Unlike the earlier Akhenaten Temple Project when the talatat were photographed and recorded in situ, during the ARCE Talatat Project all the blocks were brought out of the magazine for documentation and conservation. After cleaning and any necessary basic conservation had been carried out, a report was made for each talatat. Details of the relief carvings on the decorated surface were documented, each block was measured and given a 6-digit number, incorporating the original stack number assigned by ATP. Bringing the talatat out of the magazine for documentation had certain advantages, including the possibility to measure each block, closer observation of surviving pigments, and the discovery of several hundred hieratic graffiti written by overseers of the ancient quarrymen on undecorated surfaces. On average, 70-80 blocks were processed in a day, and the information from the conservation and documentation reports was entered daily into the specially created database.
Before the talatat were returned to the magazine, the original mastabas were resurfaced, several new mastabas were constructed between the major stacks for talatat from the small stacks which had originally been stored on the earth floor, and shelving was erected for fragments and blocks which were in an extremely fragile condition. Each new stack was loosely covered with plastic sheeting to try and reduce the accumulation of dust on the decorated surfaces.
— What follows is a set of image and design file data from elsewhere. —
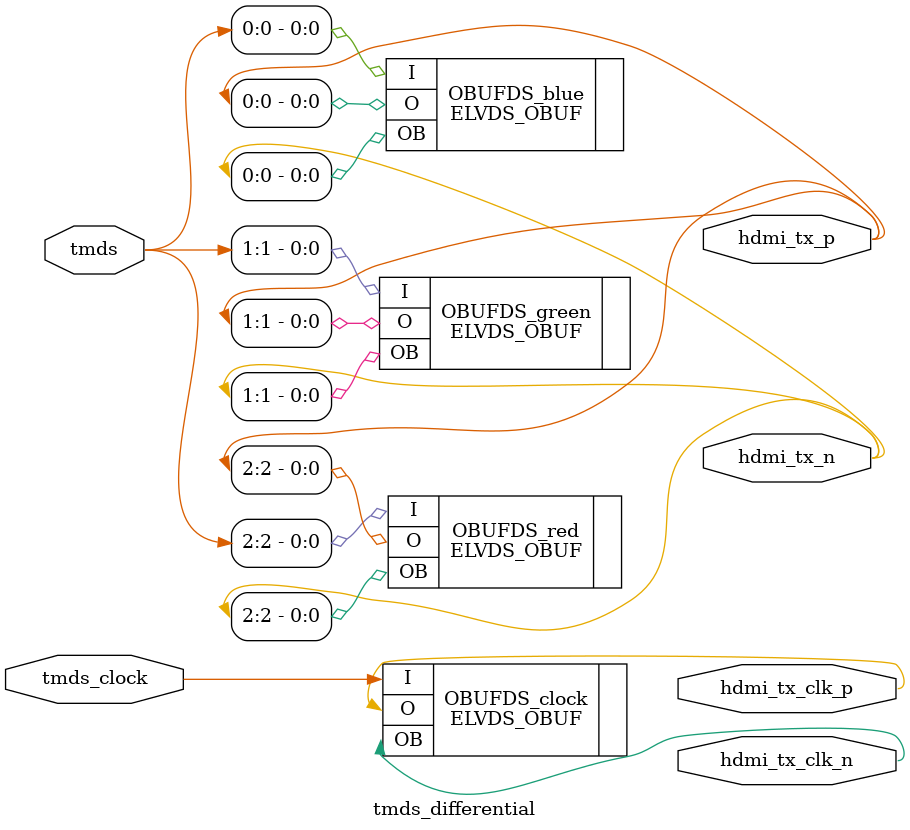
<source format=v>


// This program is distributed in the hope that it will be useful,
// but WITHOUT ANY WARRANTY; without even the implied warranty of
// MERCHANTABILITY or FITNESS FOR A PARTICULAR PURPOSE.  See the
// GNU General Public License for more details.

// You should have received a copy of the GNU General Public License
// along with this program.  If not, see <http://www.gnu.org/licenses/>.

module tmds_differential (
    input  wire [2:0] tmds,         // Single-ended TMDS data channels
    input  wire       tmds_clock,    // Single-ended TMDS clock
    output wire [2:0] hdmi_tx_p,    // Three HDMI channels differential positive
    output wire [2:0] hdmi_tx_n,    // Three HDMI channels differential negative
    output wire       hdmi_tx_clk_p, // HDMI clock differential positive
    output wire       hdmi_tx_clk_n  // HDMI clock differential negative
);

    // inspired by https://github.com/vossstef/tang_nano_9k_6502/blob/9554eedcb23578a59fe550fc90855f47f3b96027/src/dvi.v#L128

    // TMDS Buffered Differential Output for data channels
    ELVDS_OBUF OBUFDS_red   (.I(tmds[2]),     .O(hdmi_tx_p[2]), .OB(hdmi_tx_n[2]));
    ELVDS_OBUF OBUFDS_green (.I(tmds[1]),     .O(hdmi_tx_p[1]), .OB(hdmi_tx_n[1]));
    ELVDS_OBUF OBUFDS_blue  (.I(tmds[0]),     .O(hdmi_tx_p[0]), .OB(hdmi_tx_n[0]));
    
    // TMDS Buffered Differential Output for clock
    ELVDS_OBUF OBUFDS_clock (.I(tmds_clock), .O(hdmi_tx_clk_p), .OB(hdmi_tx_clk_n));

endmodule
</source>
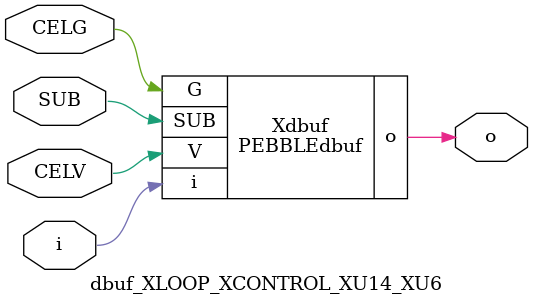
<source format=v>



module PEBBLEdbuf ( o, G, SUB, V, i );

  input V;
  input i;
  input G;
  output o;
  input SUB;
endmodule

//Celera Confidential Do Not Copy dbuf_XLOOP_XCONTROL_XU14_XU6
//Celera Confidential Symbol Generator
//Digital Buffer
module dbuf_XLOOP_XCONTROL_XU14_XU6 (CELV,CELG,i,o,SUB);
input CELV;
input CELG;
input i;
input SUB;
output o;

//Celera Confidential Do Not Copy dbuf
PEBBLEdbuf Xdbuf(
.V (CELV),
.i (i),
.o (o),
.SUB (SUB),
.G (CELG)
);
//,diesize,PEBBLEdbuf

//Celera Confidential Do Not Copy Module End
//Celera Schematic Generator
endmodule

</source>
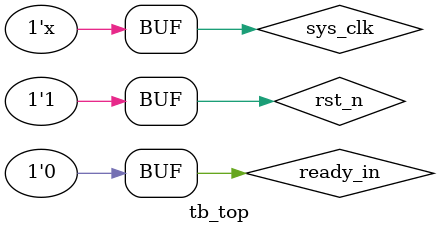
<source format=v>
`timescale 1ns/1ns
module tb_top();

reg sys_clk;
reg rst_n;
reg ready_in;
wire [2:0] result;



always #10 sys_clk = ~sys_clk; //生成50MHZ 20ns的时钟信号

initial begin
    sys_clk = 1'b1;
    rst_n <= 1'b0;
    #20
    rst_n <= 1'b1; end//初始化clk和rst_n



initial begin
    ready_in <= 1'b0;
    #80
    ready_in <= 1'b1;
    #20
    ready_in <= 1'b0;
    #40
    ready_in <= 1'b1;
    #20
    ready_in <= 1'b0;
    #40
    ready_in <= 1'b1;
    #20
    ready_in <= 1'b0;    
end


top inst_top
(
    .sys_clk (sys_clk),
    .rst_n   (rst_n),
    .ready_in(ready_in),

    .result  (result)
);

endmodule






</source>
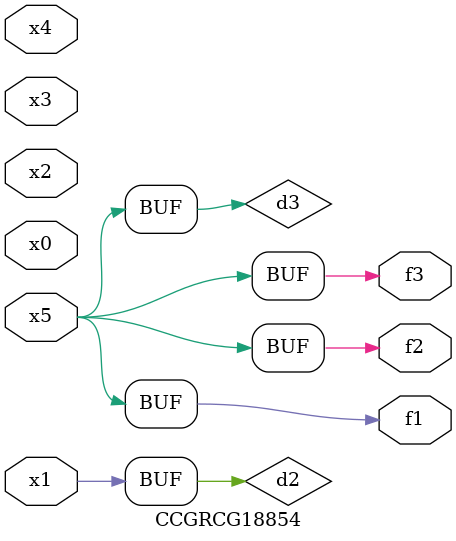
<source format=v>
module CCGRCG18854(
	input x0, x1, x2, x3, x4, x5,
	output f1, f2, f3
);

	wire d1, d2, d3;

	not (d1, x5);
	or (d2, x1);
	xnor (d3, d1);
	assign f1 = d3;
	assign f2 = d3;
	assign f3 = d3;
endmodule

</source>
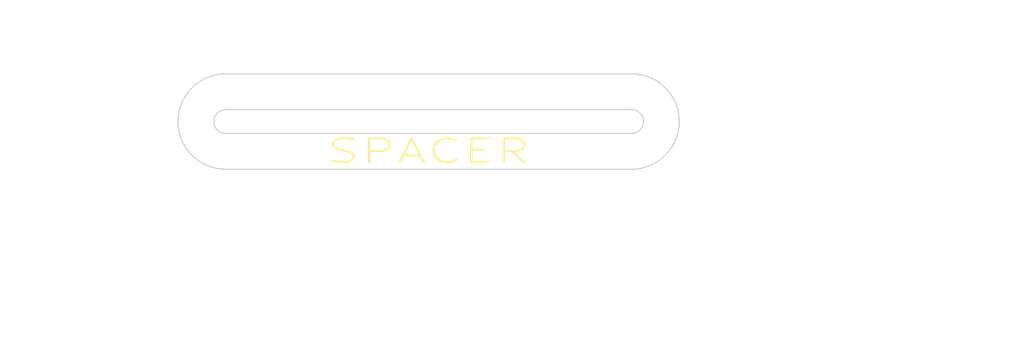
<source format=kicad_pcb>
(kicad_pcb (version 20221018) (generator pcbnew)

  (general
    (thickness 1.6)
  )

  (paper "USLetter")
  (title_block
    (title "NucleoTNC Spacer")
    (date "2020-05-05")
    (rev "B")
    (company "Mobilinkd TNC")
    (comment 1 "1.6mm FR4")
  )

  (layers
    (0 "F.Cu" signal)
    (31 "B.Cu" signal)
    (32 "B.Adhes" user "B.Adhesive")
    (33 "F.Adhes" user "F.Adhesive")
    (34 "B.Paste" user)
    (35 "F.Paste" user)
    (36 "B.SilkS" user "B.Silkscreen")
    (37 "F.SilkS" user "F.Silkscreen")
    (38 "B.Mask" user)
    (39 "F.Mask" user)
    (40 "Dwgs.User" user "User.Drawings")
    (41 "Cmts.User" user "User.Comments")
    (42 "Eco1.User" user "User.Eco1")
    (43 "Eco2.User" user "User.Eco2")
    (44 "Edge.Cuts" user)
    (45 "Margin" user)
    (46 "B.CrtYd" user "B.Courtyard")
    (47 "F.CrtYd" user "F.Courtyard")
    (48 "B.Fab" user)
    (49 "F.Fab" user)
  )

  (setup
    (pad_to_mask_clearance 0.051)
    (solder_mask_min_width 0.25)
    (pcbplotparams
      (layerselection 0x00210e0_7ffffffe)
      (plot_on_all_layers_selection 0x0000000_00000000)
      (disableapertmacros false)
      (usegerberextensions false)
      (usegerberattributes false)
      (usegerberadvancedattributes false)
      (creategerberjobfile false)
      (dashed_line_dash_ratio 12.000000)
      (dashed_line_gap_ratio 3.000000)
      (svgprecision 4)
      (plotframeref false)
      (viasonmask false)
      (mode 1)
      (useauxorigin false)
      (hpglpennumber 1)
      (hpglpenspeed 20)
      (hpglpendiameter 15.000000)
      (dxfpolygonmode true)
      (dxfimperialunits true)
      (dxfusepcbnewfont true)
      (psnegative false)
      (psa4output false)
      (plotreference true)
      (plotvalue true)
      (plotinvisibletext false)
      (sketchpadsonfab false)
      (subtractmaskfromsilk false)
      (outputformat 1)
      (mirror false)
      (drillshape 0)
      (scaleselection 1)
      (outputdirectory "Gerbers/")
    )
  )

  (net 0 "")

  (gr_arc (start 152 88) (mid 150.585786 87.414214) (end 150 86)
    (stroke (width 0.05) (type solid)) (layer "Edge.Cuts") (tstamp 00000000-0000-0000-0000-00005eb211e0))
  (gr_line (start 152 84) (end 169 84)
    (stroke (width 0.05) (type solid)) (layer "Edge.Cuts") (tstamp 00000000-0000-0000-0000-00005eb211e3))
  (gr_arc (start 171 86) (mid 170.414214 87.414214) (end 169 88)
    (stroke (width 0.05) (type solid)) (layer "Edge.Cuts") (tstamp 00000000-0000-0000-0000-00005eb211e6))
  (gr_arc (start 169 84) (mid 170.414214 84.585786) (end 171 86)
    (stroke (width 0.05) (type solid)) (layer "Edge.Cuts") (tstamp 00000000-0000-0000-0000-00005eb211ef))
  (gr_arc (start 150 86) (mid 150.585786 84.585786) (end 152 84)
    (stroke (width 0.05) (type solid)) (layer "Edge.Cuts") (tstamp 00000000-0000-0000-0000-00005eb211f2))
  (gr_line (start 152 88) (end 169 88)
    (stroke (width 0.05) (type solid)) (layer "Edge.Cuts") (tstamp 00000000-0000-0000-0000-00005eb211f5))
  (gr_line (start 152 86.5) (end 169 86.5)
    (stroke (width 0.05) (type solid)) (layer "Edge.Cuts") (tstamp 00000000-0000-0000-0000-00005eb21275))
  (gr_arc (start 152 86.5) (mid 151.5 86) (end 152 85.5)
    (stroke (width 0.05) (type solid)) (layer "Edge.Cuts") (tstamp c5a9bb69-b50d-49a4-9a21-5df57948980b))
  (gr_arc (start 169 85.5) (mid 169.5 86) (end 169 86.5)
    (stroke (width 0.05) (type solid)) (layer "Edge.Cuts") (tstamp cdaee3ee-6cf7-4fa3-aab5-ff7ceccaacd5))
  (gr_line (start 152 85.5) (end 169 85.5)
    (stroke (width 0.05) (type solid)) (layer "Edge.Cuts") (tstamp ef574bc9-aa7c-4d19-b1bf-93c495b2c175))
  (gr_circle (center 161 84.75) (end 161 85.25)
    (stroke (width 0.15) (type solid)) (fill none) (layer "F.Fab") (tstamp 7871047d-7b87-4b65-8490-5b615b1e0106))
  (gr_line (start 161.5 84.5) (end 164 82.5)
    (stroke (width 0.15) (type solid)) (layer "F.Fab") (tstamp 9714685f-1b17-44c1-8505-c6a1586cbebd))
  (gr_line (start 164 82.5) (end 165.25 82.5)
    (stroke (width 0.15) (type solid)) (layer "F.Fab") (tstamp aa56b39d-26d0-4c38-a40a-9c5ebe45466d))
  (gr_text "SPACER" (at 160.5 87.25) (layer "F.SilkS") (tstamp f5eeb60d-7f08-4675-8e35-1e77c16bc8c1)
    (effects (font (size 1 1.5) (thickness 0.1)))
  )
  (gr_text "Please place Production Code here on front silkscreen." (at 164 81.75) (layer "F.Fab") (tstamp a93c2042-e07e-409c-b9fe-6b1fdc9b1853)
    (effects (font (size 1 1) (thickness 0.15)))
  )
  (dimension (type aligned) (layer "Dwgs.User") (tstamp 00000000-0000-0000-0000-00005eb211ea)
    (pts (xy 165.75 88) (xy 165.75 84))
    (height 9.75)
    (gr_text "4.0000 mm" (at 174.35 86 90) (layer "Dwgs.User") (tstamp 00000000-0000-0000-0000-00005eb211ea)
      (effects (font (size 1 1) (thickness 0.15)))
    )
    (format (prefix "") (suffix "") (units 2) (units_format 1) (precision 4))
    (style (thickness 0.12) (arrow_length 1.27) (text_position_mode 0) (extension_height 0.58642) (extension_offset 0) keep_text_aligned)
  )
  (dimension (type aligned) (layer "Dwgs.User") (tstamp d31b4e63-a8ea-48ce-b25a-649c4af60874)
    (pts (xy 171 85.75) (xy 150 86))
    (height -9.243391)
    (gr_text "21.0015 mm" (at 160.596343 93.967817 0.6820603932) (layer "Dwgs.User") (tstamp d31b4e63-a8ea-48ce-b25a-649c4af60874)
      (effects (font (size 1 1) (thickness 0.15)))
    )
    (format (prefix "") (suffix "") (units 2) (units_format 1) (precision 4))
    (style (thickness 0.15) (arrow_length 1.27) (text_position_mode 0) (extension_height 0.58642) (extension_offset 0) keep_text_aligned)
  )
  (dimension (type aligned) (layer "Dwgs.User") (tstamp f2be7ae5-8977-47d0-b5c8-e5b9847cbd6b)
    (pts (xy 151.5 86) (xy 169.5 86))
    (height 4.75)
    (gr_text "18.0000 mm" (at 160.5 89.6) (layer "Dwgs.User") (tstamp f2be7ae5-8977-47d0-b5c8-e5b9847cbd6b)
      (effects (font (size 1 1) (thickness 0.15)))
    )
    (format (prefix "") (suffix "") (units 2) (units_format 1) (precision 4))
    (style (thickness 0.15) (arrow_length 1.27) (text_position_mode 0) (extension_height 0.58642) (extension_offset 0) keep_text_aligned)
  )

)

</source>
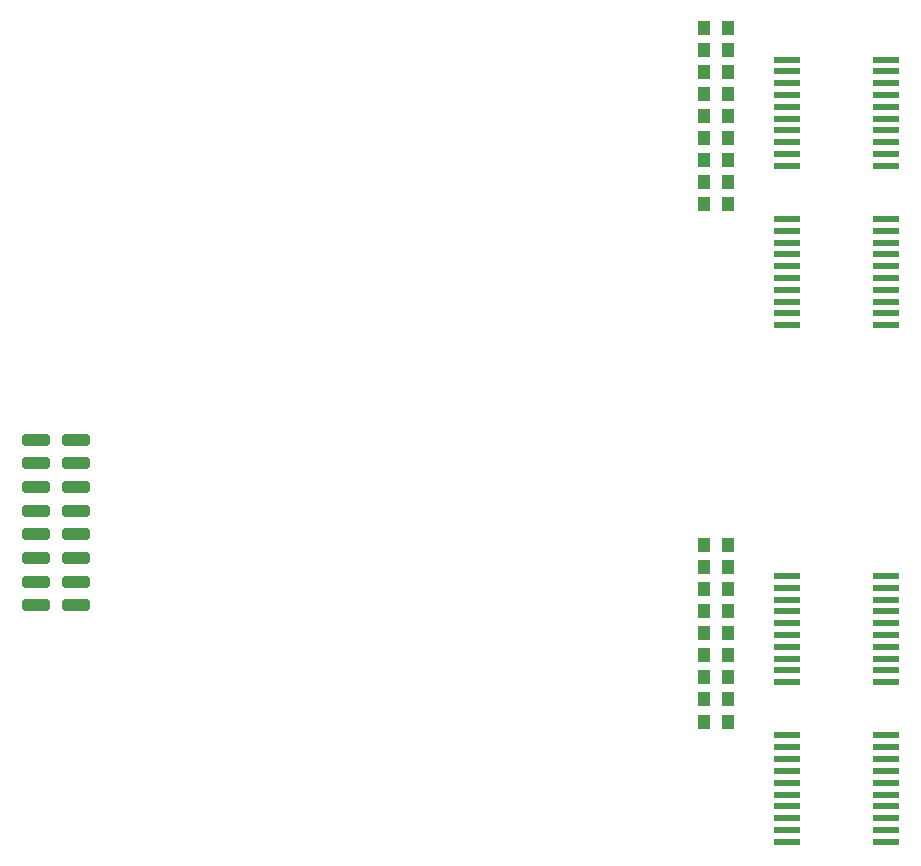
<source format=gbp>
G04 Layer_Color=128*
%FSLAX44Y44*%
%MOMM*%
G71*
G01*
G75*
%ADD10R,1.0000X1.3000*%
%ADD19R,2.2600X0.6100*%
G04:AMPARAMS|DCode=41|XSize=2.37mm|YSize=1mm|CornerRadius=0.25mm|HoleSize=0mm|Usage=FLASHONLY|Rotation=180.000|XOffset=0mm|YOffset=0mm|HoleType=Round|Shape=RoundedRectangle|*
%AMROUNDEDRECTD41*
21,1,2.3700,0.5000,0,0,180.0*
21,1,1.8700,1.0000,0,0,180.0*
1,1,0.5000,-0.9350,0.2500*
1,1,0.5000,0.9350,0.2500*
1,1,0.5000,0.9350,-0.2500*
1,1,0.5000,-0.9350,-0.2500*
%
%ADD41ROUNDEDRECTD41*%
D10*
X500250Y348312D02*
D03*
X480250D02*
D03*
X500250Y236187D02*
D03*
X480250D02*
D03*
X500250Y310937D02*
D03*
X480250D02*
D03*
X500250Y292250D02*
D03*
X480250D02*
D03*
X500250Y217500D02*
D03*
X480250D02*
D03*
X500250Y367000D02*
D03*
X480250D02*
D03*
X500250Y254875D02*
D03*
X480250D02*
D03*
X500250Y273562D02*
D03*
X480250D02*
D03*
X500250Y329625D02*
D03*
X480250D02*
D03*
X500250Y-164438D02*
D03*
X480250D02*
D03*
X500250Y-201812D02*
D03*
X480250D02*
D03*
X500250Y-127063D02*
D03*
X480250D02*
D03*
X500250Y-89688D02*
D03*
X480250D02*
D03*
X500250Y-183125D02*
D03*
X480250D02*
D03*
X500250Y-220500D02*
D03*
X480250D02*
D03*
X500250Y-145750D02*
D03*
X480250D02*
D03*
X500250Y-71000D02*
D03*
X480250D02*
D03*
X500250Y-108375D02*
D03*
X480250D02*
D03*
D19*
X633550Y-187300D02*
D03*
Y-177300D02*
D03*
Y-167300D02*
D03*
Y-157300D02*
D03*
Y-147300D02*
D03*
Y-137300D02*
D03*
Y-127300D02*
D03*
Y-117300D02*
D03*
Y-107300D02*
D03*
Y-97300D02*
D03*
X549750D02*
D03*
Y-107300D02*
D03*
Y-117300D02*
D03*
Y-127300D02*
D03*
Y-137300D02*
D03*
Y-147300D02*
D03*
Y-157300D02*
D03*
Y-167300D02*
D03*
Y-177300D02*
D03*
Y-187300D02*
D03*
Y250000D02*
D03*
Y260000D02*
D03*
Y270000D02*
D03*
Y280000D02*
D03*
Y290000D02*
D03*
Y300000D02*
D03*
Y310000D02*
D03*
Y320000D02*
D03*
Y330000D02*
D03*
Y340000D02*
D03*
X633550D02*
D03*
Y330000D02*
D03*
Y320000D02*
D03*
Y310000D02*
D03*
Y300000D02*
D03*
Y290000D02*
D03*
Y280000D02*
D03*
Y270000D02*
D03*
Y260000D02*
D03*
Y250000D02*
D03*
X549750Y115000D02*
D03*
Y125000D02*
D03*
Y135000D02*
D03*
Y145000D02*
D03*
Y155000D02*
D03*
Y165000D02*
D03*
Y175000D02*
D03*
Y185000D02*
D03*
Y195000D02*
D03*
Y205000D02*
D03*
X633550D02*
D03*
Y195000D02*
D03*
Y185000D02*
D03*
Y175000D02*
D03*
Y165000D02*
D03*
Y155000D02*
D03*
Y145000D02*
D03*
Y135000D02*
D03*
Y125000D02*
D03*
Y115000D02*
D03*
X549750Y-322300D02*
D03*
Y-312300D02*
D03*
Y-302300D02*
D03*
Y-292300D02*
D03*
Y-282300D02*
D03*
Y-272300D02*
D03*
Y-262300D02*
D03*
Y-252300D02*
D03*
Y-242300D02*
D03*
Y-232300D02*
D03*
X633550D02*
D03*
Y-242300D02*
D03*
Y-252300D02*
D03*
Y-262300D02*
D03*
Y-272300D02*
D03*
Y-282300D02*
D03*
Y-292300D02*
D03*
Y-302300D02*
D03*
Y-312300D02*
D03*
Y-322300D02*
D03*
D41*
X-51800Y-122020D02*
D03*
X-85500D02*
D03*
X-51800Y-102020D02*
D03*
X-85500D02*
D03*
X-51800Y-82020D02*
D03*
X-85500D02*
D03*
X-51800Y-62020D02*
D03*
X-85500D02*
D03*
X-51800Y-42020D02*
D03*
X-85500D02*
D03*
X-51800Y-22020D02*
D03*
X-85500D02*
D03*
X-51800Y-2020D02*
D03*
X-85500D02*
D03*
Y17980D02*
D03*
X-51800D02*
D03*
M02*

</source>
During two seasons of field work, October 2008-June 2009 and October 2009-May 2010, a total of 15,546 talatat were processed, including 167 limestone talatat later reused in the Ramesside period. A total of 476 were recorded with hieratic graffiti. Another interesting discovery was the lower part of a kneeling statue of Akhenaten. (421 non-talatat blocks in the magazine were also recorded). Work on the database continued in Cairo until 2012, in order to make it as comprehensive as possible to facilitate future research on this valuable source material for the early years of Akhenaten’s reign.